● PROVIDED RECORDS

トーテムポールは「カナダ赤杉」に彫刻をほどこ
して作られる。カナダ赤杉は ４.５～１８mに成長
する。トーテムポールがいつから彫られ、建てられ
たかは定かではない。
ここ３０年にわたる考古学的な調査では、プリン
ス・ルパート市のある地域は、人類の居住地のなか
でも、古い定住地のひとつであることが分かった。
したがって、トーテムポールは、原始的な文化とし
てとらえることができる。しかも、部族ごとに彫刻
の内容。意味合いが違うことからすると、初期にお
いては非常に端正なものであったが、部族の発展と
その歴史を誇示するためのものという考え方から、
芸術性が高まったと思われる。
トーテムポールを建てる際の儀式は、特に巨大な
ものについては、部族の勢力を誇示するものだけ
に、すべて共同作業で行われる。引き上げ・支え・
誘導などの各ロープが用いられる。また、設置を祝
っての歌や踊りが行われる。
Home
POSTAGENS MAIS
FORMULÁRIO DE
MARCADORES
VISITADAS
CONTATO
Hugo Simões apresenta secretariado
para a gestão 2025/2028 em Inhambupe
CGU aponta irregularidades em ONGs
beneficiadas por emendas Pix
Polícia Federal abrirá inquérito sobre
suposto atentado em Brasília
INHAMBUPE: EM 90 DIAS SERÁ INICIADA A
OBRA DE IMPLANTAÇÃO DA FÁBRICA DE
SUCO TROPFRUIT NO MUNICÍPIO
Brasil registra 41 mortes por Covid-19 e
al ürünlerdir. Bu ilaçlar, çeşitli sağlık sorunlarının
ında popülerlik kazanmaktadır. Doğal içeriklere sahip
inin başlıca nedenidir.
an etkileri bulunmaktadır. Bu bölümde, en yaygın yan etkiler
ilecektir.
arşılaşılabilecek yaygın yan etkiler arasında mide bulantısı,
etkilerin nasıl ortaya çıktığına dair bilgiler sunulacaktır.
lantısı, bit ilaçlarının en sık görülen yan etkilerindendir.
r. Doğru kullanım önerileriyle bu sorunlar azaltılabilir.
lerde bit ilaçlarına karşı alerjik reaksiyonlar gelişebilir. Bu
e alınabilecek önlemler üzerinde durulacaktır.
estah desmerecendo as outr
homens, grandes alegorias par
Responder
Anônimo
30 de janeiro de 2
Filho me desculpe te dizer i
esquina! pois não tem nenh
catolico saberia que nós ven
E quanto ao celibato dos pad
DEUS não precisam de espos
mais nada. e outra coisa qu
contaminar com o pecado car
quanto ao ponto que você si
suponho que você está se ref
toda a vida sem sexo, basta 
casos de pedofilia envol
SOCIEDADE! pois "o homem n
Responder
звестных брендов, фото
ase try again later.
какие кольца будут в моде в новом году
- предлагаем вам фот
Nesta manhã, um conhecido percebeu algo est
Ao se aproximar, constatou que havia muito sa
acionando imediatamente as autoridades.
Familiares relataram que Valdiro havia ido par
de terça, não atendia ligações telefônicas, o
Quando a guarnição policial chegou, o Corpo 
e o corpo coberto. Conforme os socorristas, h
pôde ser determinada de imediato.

==

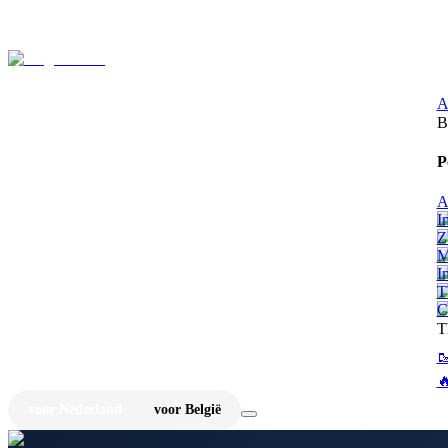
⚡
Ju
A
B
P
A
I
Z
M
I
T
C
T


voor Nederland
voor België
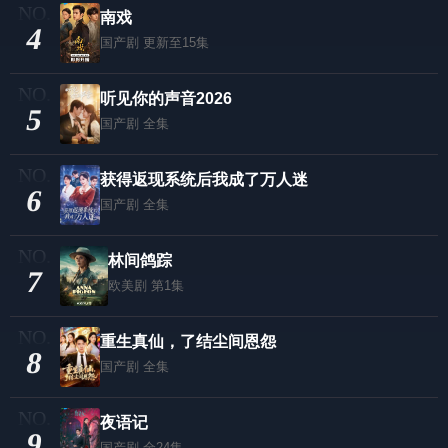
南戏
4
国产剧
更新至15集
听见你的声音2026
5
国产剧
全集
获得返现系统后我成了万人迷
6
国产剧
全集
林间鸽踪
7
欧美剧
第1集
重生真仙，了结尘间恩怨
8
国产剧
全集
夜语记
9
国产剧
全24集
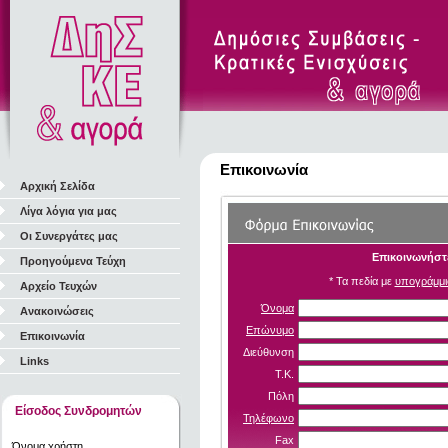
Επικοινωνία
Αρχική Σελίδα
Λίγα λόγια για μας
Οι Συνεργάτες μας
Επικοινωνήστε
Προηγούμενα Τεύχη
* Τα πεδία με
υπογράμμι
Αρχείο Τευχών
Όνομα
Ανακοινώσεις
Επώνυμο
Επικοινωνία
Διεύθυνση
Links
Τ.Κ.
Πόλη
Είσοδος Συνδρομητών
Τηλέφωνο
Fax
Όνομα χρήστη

...

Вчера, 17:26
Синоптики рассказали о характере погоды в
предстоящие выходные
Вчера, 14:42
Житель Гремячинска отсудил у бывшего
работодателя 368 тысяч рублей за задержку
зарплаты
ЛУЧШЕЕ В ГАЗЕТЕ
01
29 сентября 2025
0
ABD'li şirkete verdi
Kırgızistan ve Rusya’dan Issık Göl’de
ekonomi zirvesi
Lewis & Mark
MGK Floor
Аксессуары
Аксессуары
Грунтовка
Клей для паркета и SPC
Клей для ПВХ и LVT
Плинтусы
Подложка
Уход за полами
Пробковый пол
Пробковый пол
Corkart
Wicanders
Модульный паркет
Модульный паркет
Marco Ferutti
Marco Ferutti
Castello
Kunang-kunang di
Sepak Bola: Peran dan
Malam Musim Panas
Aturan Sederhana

● ABOUT THIS TASK
Your task for the entries above: copy exactly the span starting with the line with "トーテムポールは「カナダ赤杉」に彫刻をほどこ" and going on through the line with "e alınabilecek önlemler", both lines included, and nothing else.

● ANSWER FOR THIS EXERCISE
トーテムポールは「カナダ赤杉」に彫刻をほどこ
して作られる。カナダ赤杉は ４.５～１８mに成長
する。トーテムポールがいつから彫られ、建てられ
たかは定かではない。
ここ３０年にわたる考古学的な調査では、プリン
ス・ルパート市のある地域は、人類の居住地のなか
でも、古い定住地のひとつであることが分かった。
したがって、トーテムポールは、原始的な文化とし
てとらえることができる。しかも、部族ごとに彫刻
の内容。意味合いが違うことからすると、初期にお
いては非常に端正なものであったが、部族の発展と
その歴史を誇示するためのものという考え方から、
芸術性が高まったと思われる。
トーテムポールを建てる際の儀式は、特に巨大な
ものについては、部族の勢力を誇示するものだけ
に、すべて共同作業で行われる。引き上げ・支え・
誘導などの各ロープが用いられる。また、設置を祝
っての歌や踊りが行われる。
Home
POSTAGENS MAIS
FORMULÁRIO DE
MARCADORES
VISITADAS
CONTATO
Hugo Simões apresenta secretariado
para a gestão 2025/2028 em Inhambupe
CGU aponta irregularidades em ONGs
beneficiadas por emendas Pix
Polícia Federal abrirá inquérito sobre
suposto atentado em Brasília
INHAMBUPE: EM 90 DIAS SERÁ INICIADA A
OBRA DE IMPLANTAÇÃO DA FÁBRICA DE
SUCO TROPFRUIT NO MUNICÍPIO
Brasil registra 41 mortes por Covid-19 e
al ürünlerdir. Bu ilaçlar, çeşitli sağlık sorunlarının
ında popülerlik kazanmaktadır. Doğal içeriklere sahip
inin başlıca nedenidir.
an etkileri bulunmaktadır. Bu bölümde, en yaygın yan etkiler
ilecektir.
arşılaşılabilecek yaygın yan etkiler arasında mide bulantısı,
etkilerin nasıl ortaya çıktığına dair bilgiler sunulacaktır.
lantısı, bit ilaçlarının en sık görülen yan etkilerindendir.
r. Doğru kullanım önerileriyle bu sorunlar azaltılabilir.
lerde bit ilaçlarına karşı alerjik reaksiyonlar gelişebilir. Bu
e alınabilecek önlemler üzerinde durulacaktır.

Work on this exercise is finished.